Sulla base del corso datole da Barak, oggi, il Presidente della Corte Suprema è l’uomo più potente dell’architettura governativa israeliana. Il quadro è già di per sé grave senza contare il modo in cui Israele seleziona i giudici che, di fatto, permette al Presidente della Corte Suprema di orientare il processo di selezione. Questo meccanismo corrompe tutto il sistema, spingendo i magistrati ad accodarsi alle posizioni politiche della Corte nel tentativo di fare carriera.
La stortura è palese. Ma allora, da dove viene la chiassosa opposizione alla riforma? La spiegazione è rintracciabile nel fatto che la sinistra, Israele in questo senso non fa eccezione, non percepisce le sconfitte elettorali come parte del gioco politico tipico delle democrazie, ma le vede come un ostacolo al progresso verso la loro utopia universalista. Sulla scia della campagna terroristica da parte di Arafat nel 2000, che costò migliaia di vite israeliane, l’opinione pubblica si è spostata a destra, consegnando ripetutamente al Likud il governo della nazione.
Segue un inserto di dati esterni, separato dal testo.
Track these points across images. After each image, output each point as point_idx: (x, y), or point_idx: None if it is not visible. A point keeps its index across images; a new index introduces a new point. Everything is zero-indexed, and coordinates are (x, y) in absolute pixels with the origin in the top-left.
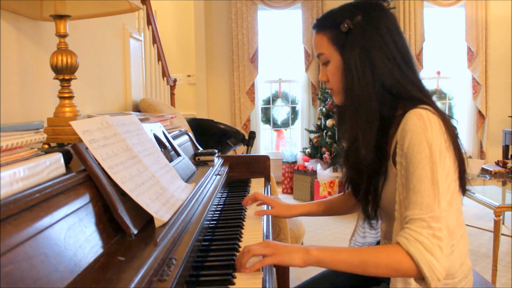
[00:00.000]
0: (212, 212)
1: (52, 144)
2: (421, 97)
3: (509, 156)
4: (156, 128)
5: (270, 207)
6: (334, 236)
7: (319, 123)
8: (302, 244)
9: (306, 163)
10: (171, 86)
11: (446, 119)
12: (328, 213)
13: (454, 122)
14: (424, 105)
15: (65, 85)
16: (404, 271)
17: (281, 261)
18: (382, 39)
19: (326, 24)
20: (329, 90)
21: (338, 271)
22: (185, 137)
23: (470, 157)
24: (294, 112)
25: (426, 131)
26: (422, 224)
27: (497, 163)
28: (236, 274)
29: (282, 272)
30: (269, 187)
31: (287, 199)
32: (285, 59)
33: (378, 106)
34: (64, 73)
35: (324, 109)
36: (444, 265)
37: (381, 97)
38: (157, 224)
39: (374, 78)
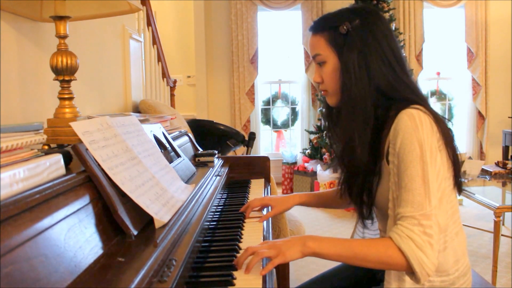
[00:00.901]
0: (212, 213)
1: (52, 145)
2: (414, 98)
3: (509, 157)
4: (156, 129)
5: (270, 207)
6: (334, 236)
7: (319, 124)
8: None
9: (306, 164)
10: (171, 87)
11: (438, 119)
12: (322, 205)
13: (449, 124)
14: (416, 105)
15: (65, 86)
16: (395, 265)
17: (287, 259)
18: (378, 43)
19: (324, 26)
20: (322, 92)
21: (339, 271)
22: (185, 138)
23: (470, 157)
24: (294, 113)
25: (417, 131)
26: (413, 222)
27: (497, 164)
28: (236, 275)
29: (282, 273)
30: (269, 188)
31: None
32: (285, 60)
33: (373, 107)
34: (64, 74)
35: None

Da allora, la sinistra si è abbarbicata alla Corte Suprema, vedendola come un contrappeso alla forza elettorale dei conservatori.
Molte voci ragionevoli, come quella del “liberal” Alan Dershowitz, professore emerito di diritto all’Università di Harvard, che insistono sul fatto che la riforma proposta non avrà alcun impatto negativo sulla qualità della democrazia israeliana, sono state soffocate dall’urlo della folla. I manifestanti anti-Netanyahu ricordano “Il Popolo Viola” o i “Girotondi” dei nostri primi anni Duemila. Una torma di fanatici arroganti raccolti attorno a una manciata di parole d’ordine (“democrazia”, “legalità”…) mal comprese e ancor peggio applicate.
Come finirà questa vicenda è difficile a dirsi. Ma se si concluderà con l’annullamento del processo di riforma, allora Israele rimarrà una nazione in cui una delle principali istituzioni è destinata a rimanere, dolorosamente, al di sotto di un livello di democraticità accettabile.